*** Begin section ***
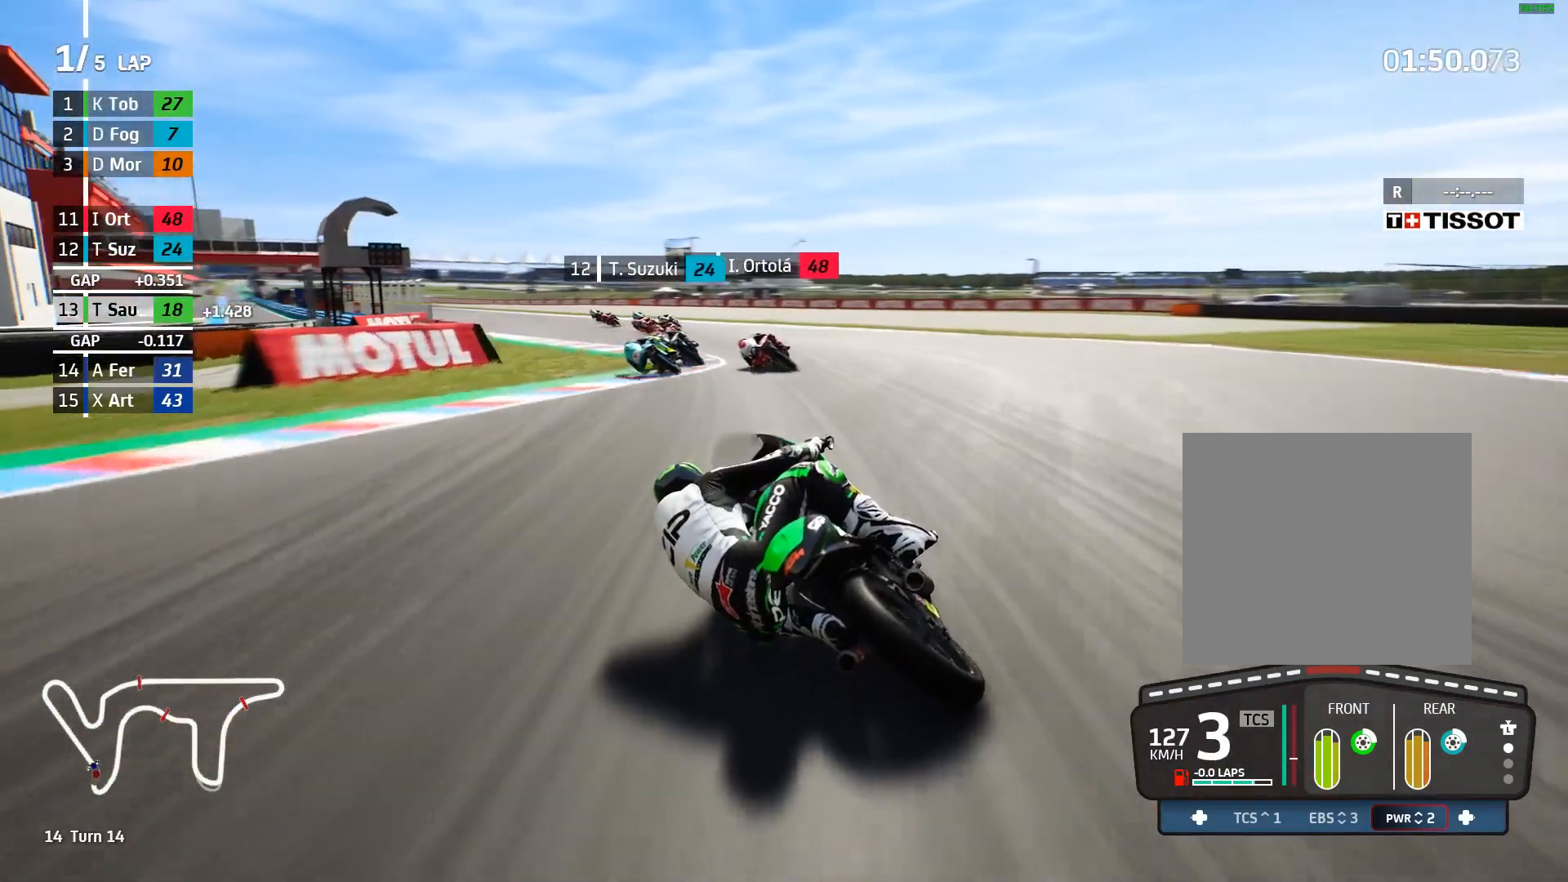
{"buttons": ["R2"], "left_stick": "up-left", "events": [[17, "B", "down"], [83, "B", "up"], [400, "left_stick", "up-left"]]}
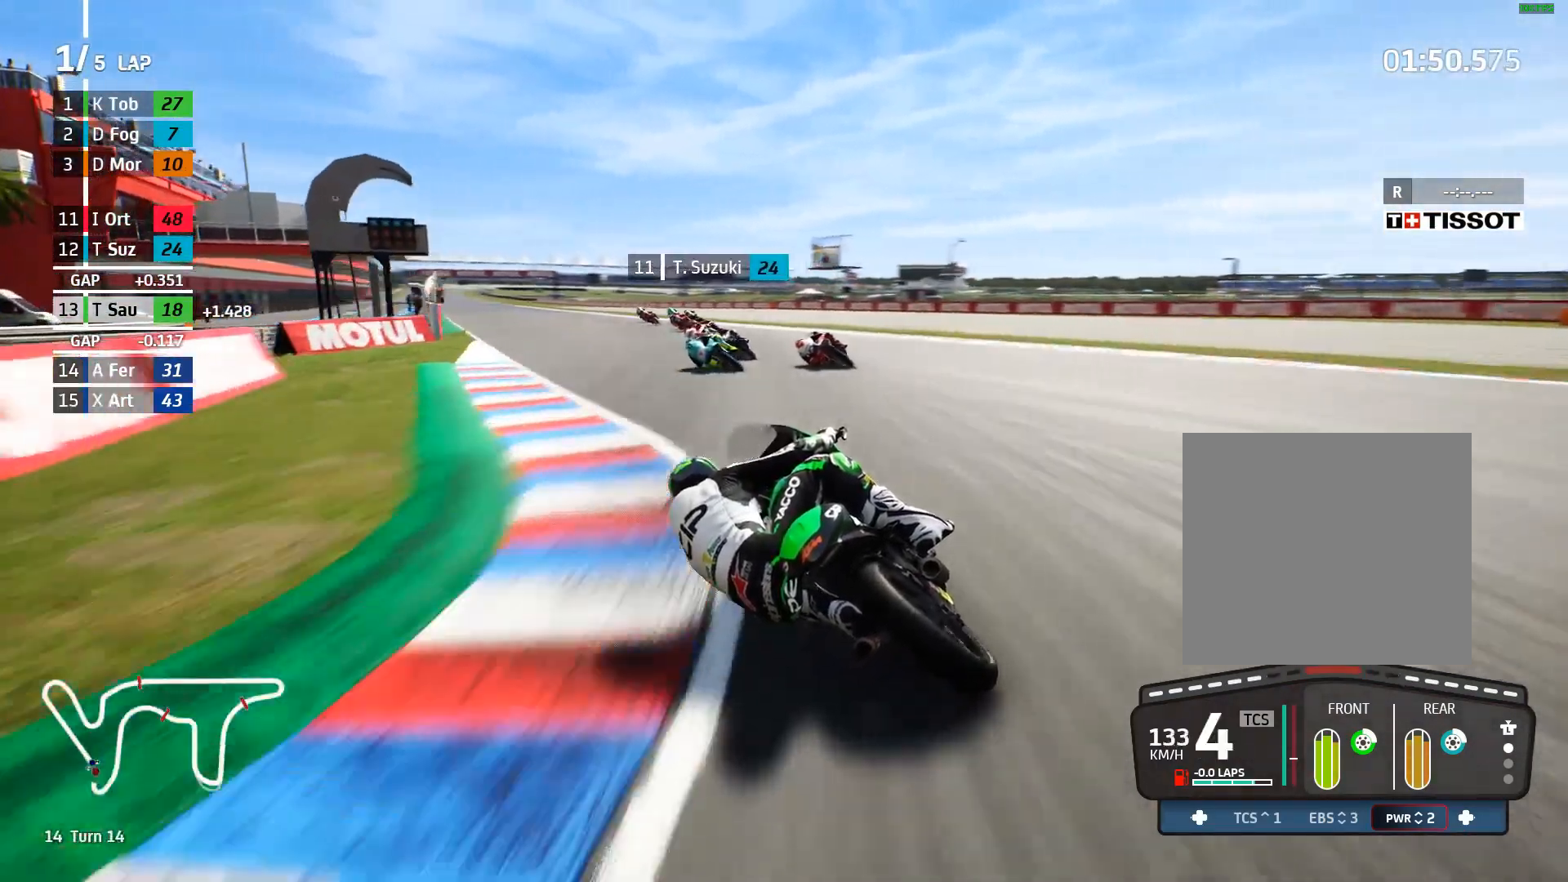
{"buttons": ["R2"], "left_stick": "up-left", "events": []}
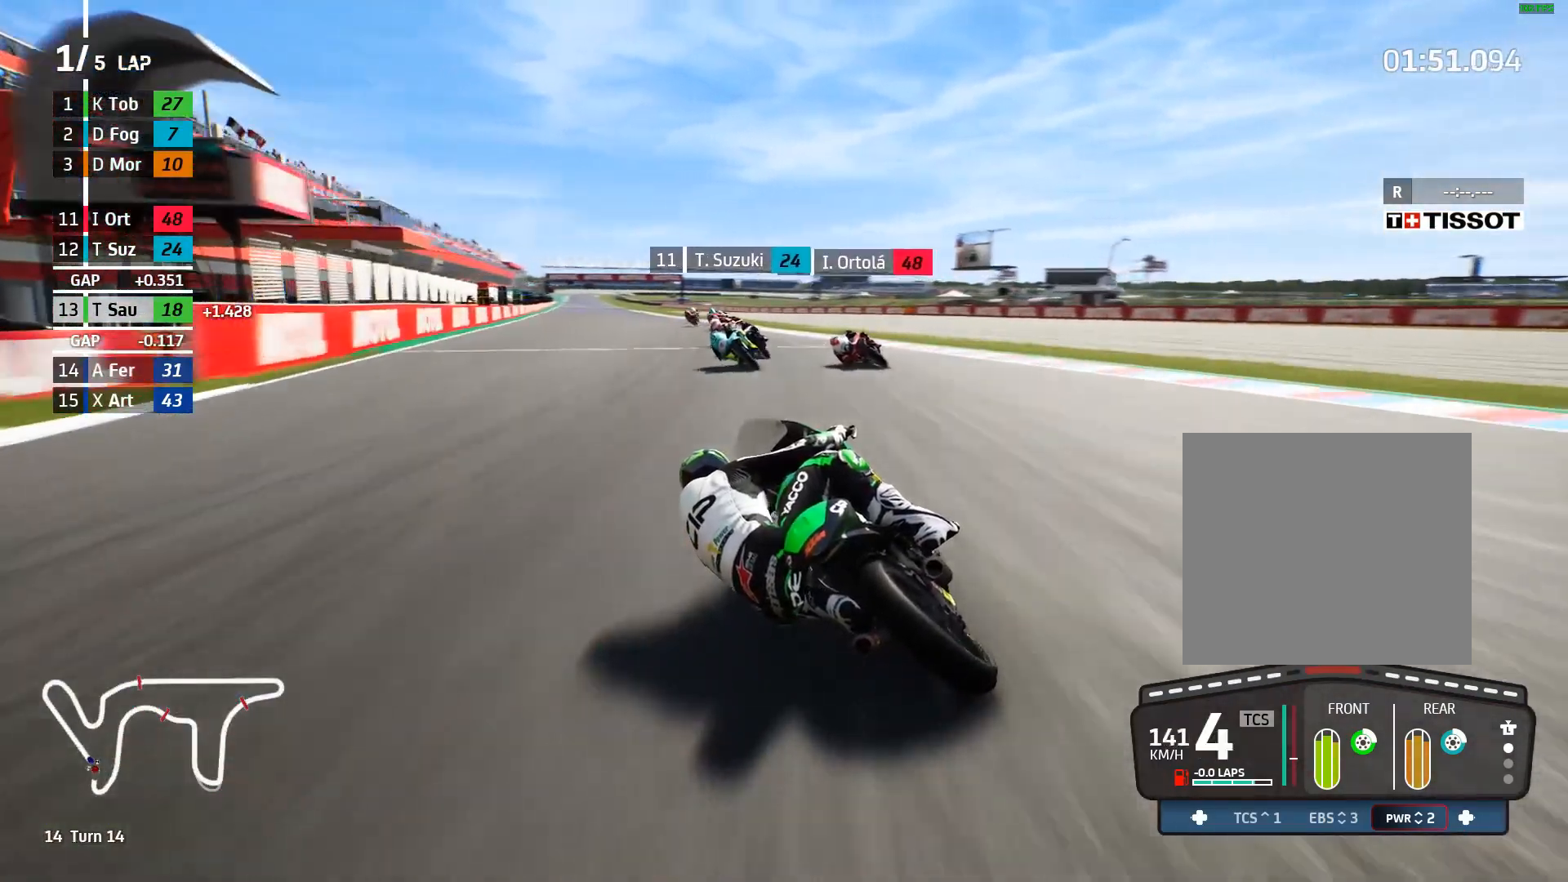
{"buttons": ["R2"], "left_stick": "up-left", "events": []}
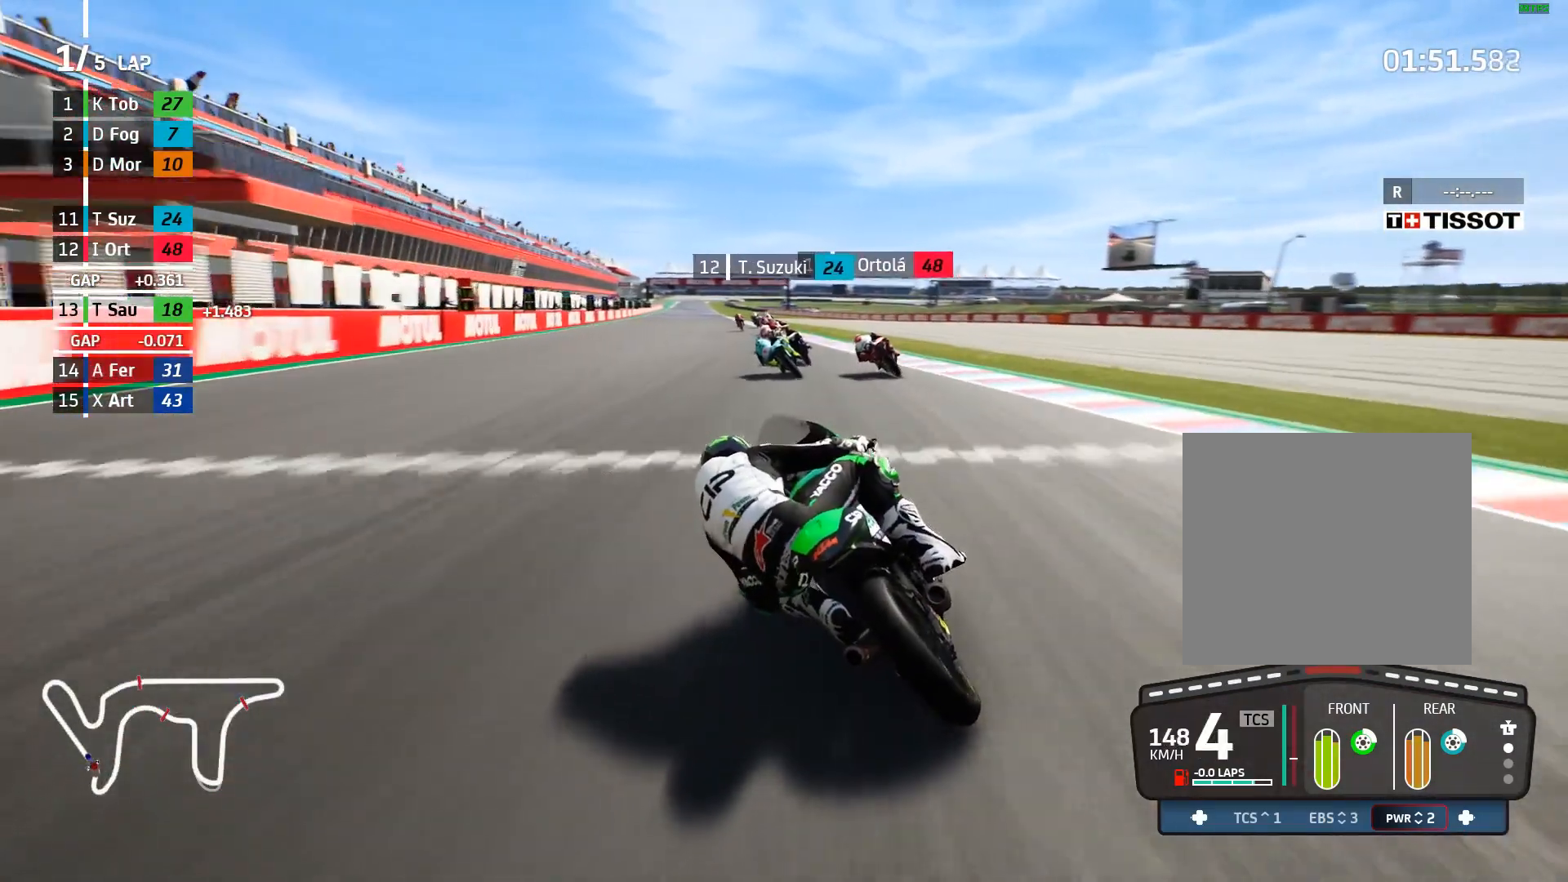
{"buttons": ["R2"], "left_stick": "up-left", "events": []}
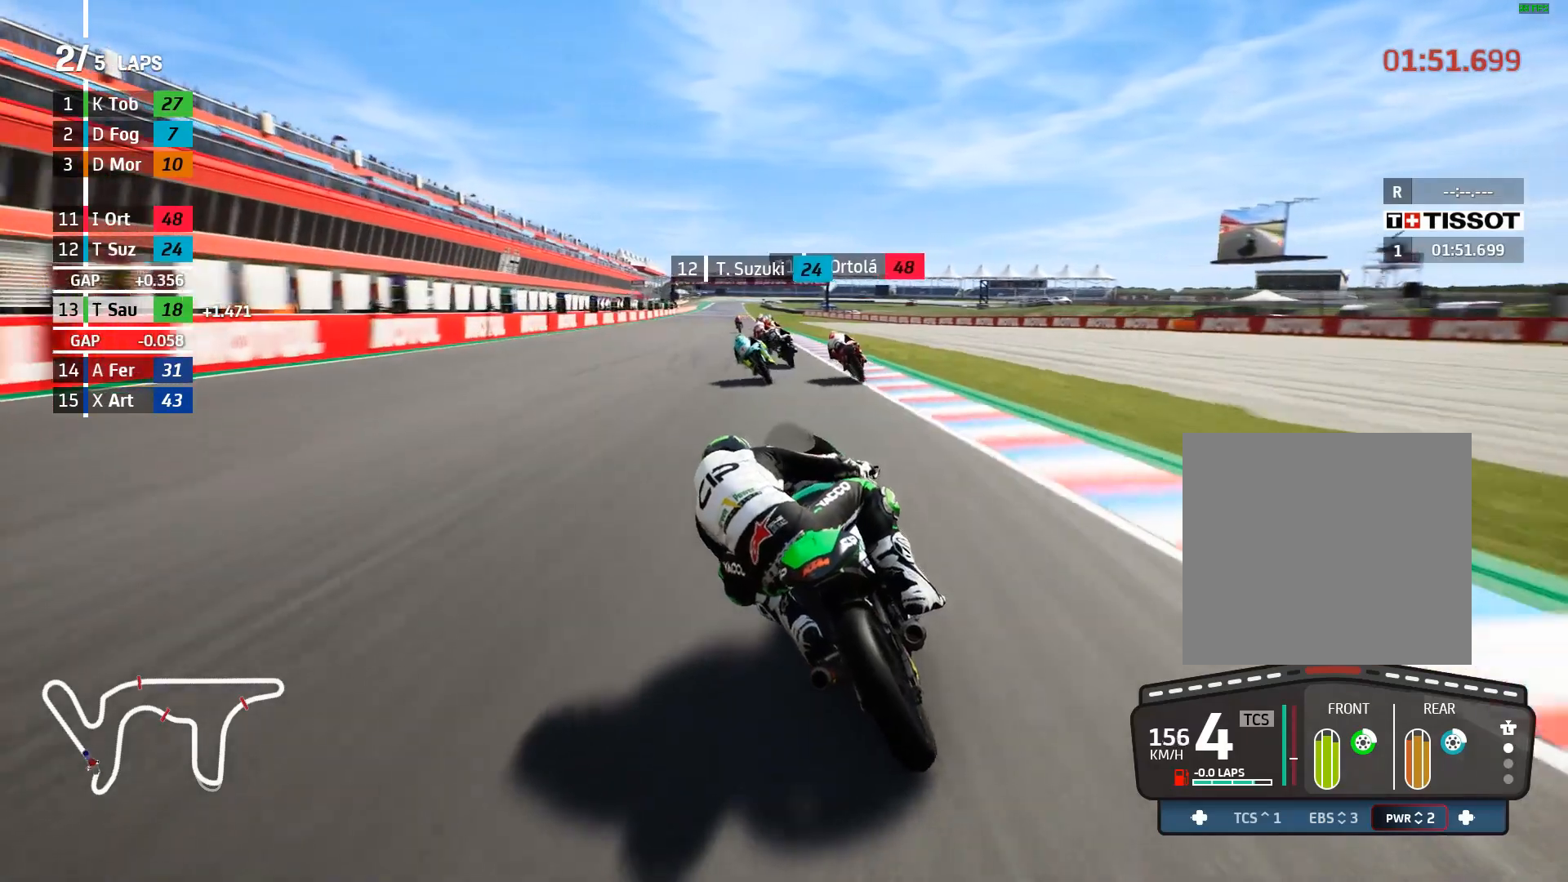
{"buttons": ["R2"], "left_stick": "up-left", "events": []}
*** End section ***
> ABOUT THIS TASK
An exact copy of the entries above is required, with the pictures left out.

> EXERCISE RESPONSE
{"buttons": ["R2"], "left_stick": "up-left", "events": [[17, "B", "down"], [83, "B", "up"], [400, "left_stick", "up-left"]]}
{"buttons": ["R2"], "left_stick": "up-left", "events": []}
{"buttons": ["R2"], "left_stick": "up-left", "events": []}
{"buttons": ["R2"], "left_stick": "up-left", "events": []}
{"buttons": ["R2"], "left_stick": "up-left", "events": []}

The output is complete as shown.